#### SUPPLIED RECORDS
--------------------------------------------------
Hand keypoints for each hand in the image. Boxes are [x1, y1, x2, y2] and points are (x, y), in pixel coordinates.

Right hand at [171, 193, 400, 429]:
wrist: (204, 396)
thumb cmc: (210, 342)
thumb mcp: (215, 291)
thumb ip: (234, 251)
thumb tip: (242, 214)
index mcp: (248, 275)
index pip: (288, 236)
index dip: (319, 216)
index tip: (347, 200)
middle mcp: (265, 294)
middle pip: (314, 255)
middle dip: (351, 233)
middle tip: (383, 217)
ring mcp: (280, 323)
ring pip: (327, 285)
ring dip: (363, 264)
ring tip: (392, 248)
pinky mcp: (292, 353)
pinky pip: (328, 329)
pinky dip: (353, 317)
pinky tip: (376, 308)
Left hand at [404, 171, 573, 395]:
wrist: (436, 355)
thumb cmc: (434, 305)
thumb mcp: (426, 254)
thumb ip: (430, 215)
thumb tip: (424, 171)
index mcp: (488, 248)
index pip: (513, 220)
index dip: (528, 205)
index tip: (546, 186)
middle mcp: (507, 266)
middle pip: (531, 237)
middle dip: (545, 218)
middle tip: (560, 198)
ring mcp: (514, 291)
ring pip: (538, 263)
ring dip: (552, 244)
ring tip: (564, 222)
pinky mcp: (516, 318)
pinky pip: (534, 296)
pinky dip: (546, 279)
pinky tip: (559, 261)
--------------------------------------------------
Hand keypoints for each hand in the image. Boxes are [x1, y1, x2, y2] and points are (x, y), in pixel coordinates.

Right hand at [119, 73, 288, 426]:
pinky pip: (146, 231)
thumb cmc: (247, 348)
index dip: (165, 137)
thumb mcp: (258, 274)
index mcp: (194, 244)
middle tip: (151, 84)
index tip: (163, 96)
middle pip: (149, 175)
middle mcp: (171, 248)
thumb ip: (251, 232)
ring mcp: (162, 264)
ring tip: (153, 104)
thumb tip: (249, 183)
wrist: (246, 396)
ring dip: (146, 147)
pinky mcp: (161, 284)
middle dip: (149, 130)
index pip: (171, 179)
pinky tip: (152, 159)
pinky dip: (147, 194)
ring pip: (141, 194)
--------------------------------------------------
#### WORK INSTRUCTIONS
Which of the lines above carry the string "index"? Copy every one.

#### ANSWER TO THE PROBLEM
index mcp: (248, 275)
index pip: (288, 236)
index dip: (319, 216)
index tip: (347, 200)
index mcp: (488, 248)
index pip: (513, 220)
index dip: (528, 205)
index tip: (546, 186)
index dip: (165, 137)
index mcp: (194, 244)
index tip: (163, 96)
index pip: (171, 179)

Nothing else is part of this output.